I don’t want to take less space to make any oppressive person more comfortable anymore. So, to make sure I wouldn’t compromise too much on my sanity for a job, I decided to withdraw myself entirely from this industry. After all these years of trying to make it, I assume I reached a very decent level where becoming CEO didn’t feel too far anymore, but after long discussions with eight-year-old Safir and most importantly, eighty-year-old Safir, it became clear that fashion was always going to be just a tiny bit of our life. It became clear that we wanted to develop ourselves in ways where we would try to better not only ourselves, but also the world around us. Some people will think that what we did in the fashion industry, - the education, the calling out of people, the hassle - might have benefited people like us, maybe could have benefited them even more in the future, with higher positions and heavier responsibility. However, I don’t believe in this statement anymore. 

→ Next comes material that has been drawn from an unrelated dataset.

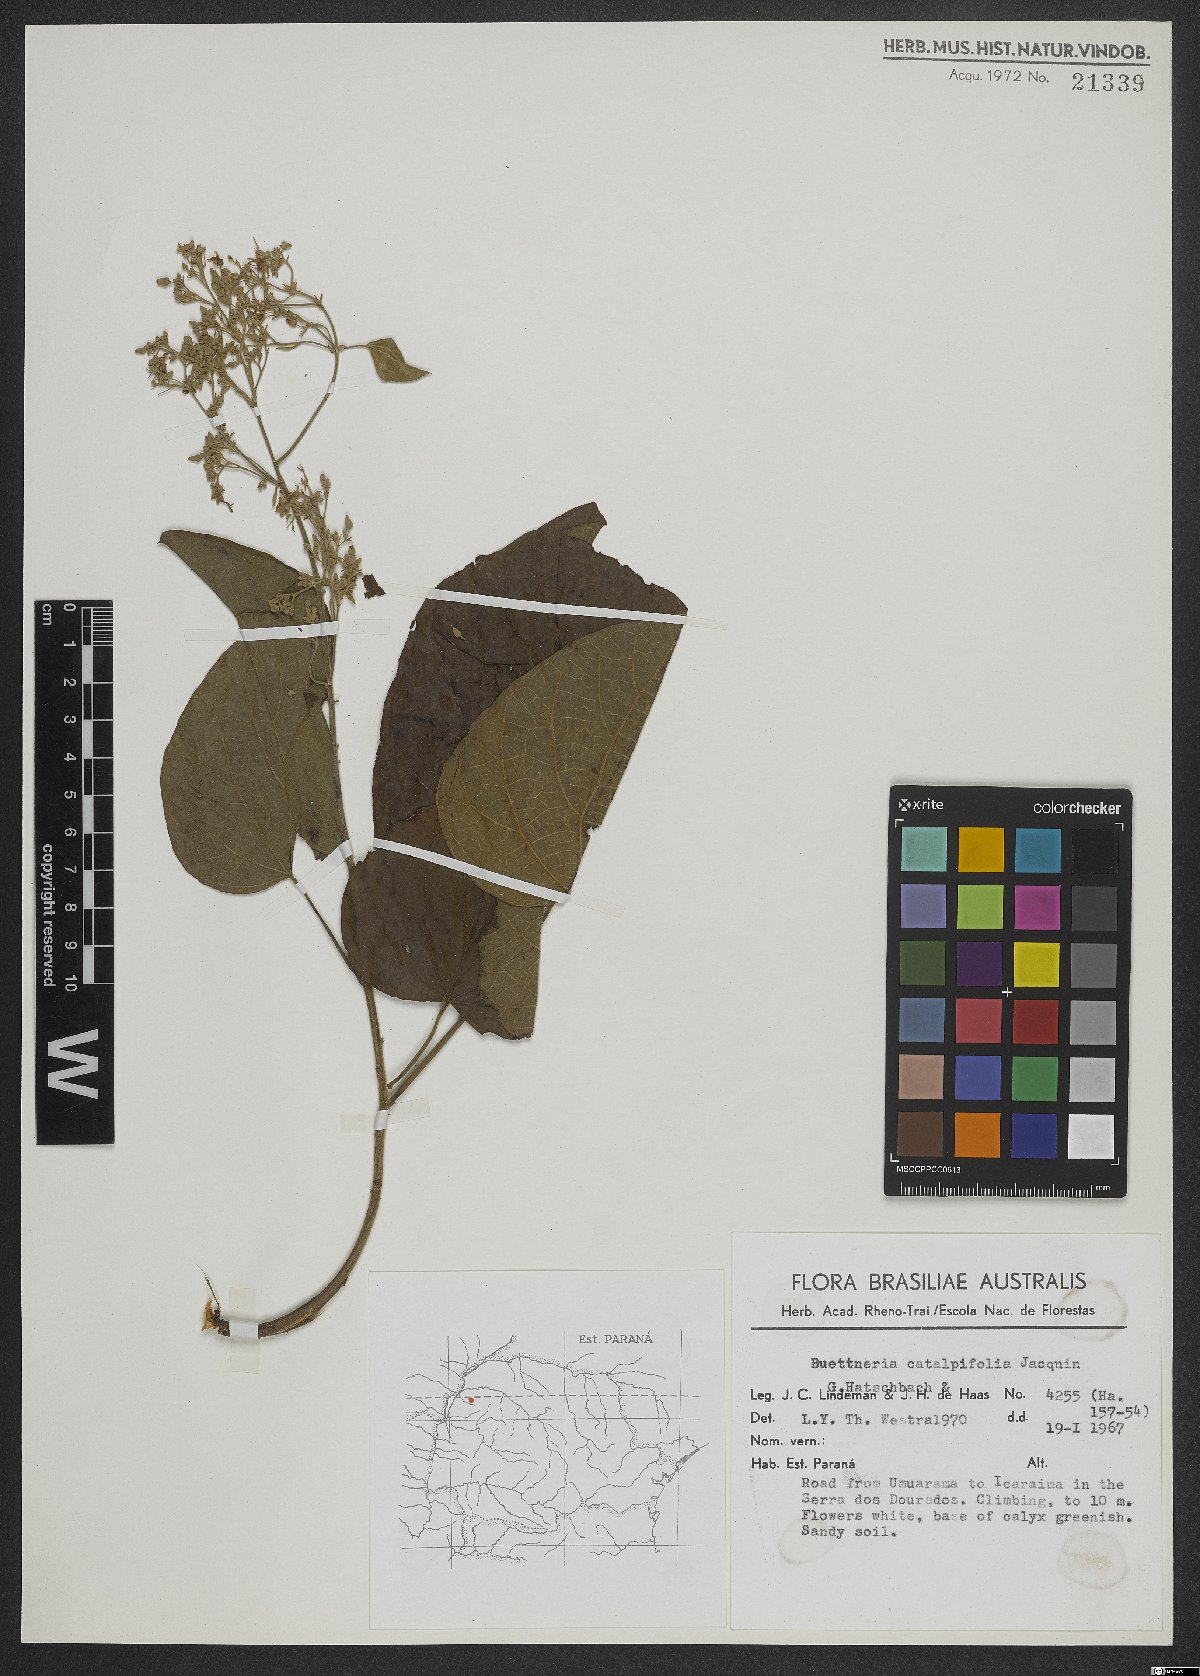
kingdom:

I do not believe that you have to be part of the system to make it better. I believe capitalism is one of the reasons for the destruction of the only planet we can inhabit, for the exploitation of non-white ethnic groups, of non-straight sexual minorities, of non-male people, of everyone but the Patriarch, for unhealthy work rhythms, for the anihilation of some many species, for more bad than good after all. It makes me feel lighter to acknowledge that “working for the devil”, as I stated above, was the way for me to understand the system better, to learn its ways, to make sure I wouldn’t reproduce anything outside of it. And even if it forbade me often to breathe freely because of the systems of oppression it supports, it also offered me, son of Muslim, low-income Algerian parents, the opportunity to not think about what I would have in my plate every night, to make sure I would always have enough savings, “just in case”. I offer a critic here about everything that happened to me, in my personal career, as part of my personal experience and I am aware that this won’t be the story of everyone, but I felt the urge to tell my story, to offer a clearer, newer perspective to whoever would like to start a career in this field. I wanted to make sure that I wouldn’t silence myself anymore, the way this industry tried to silence me year over year.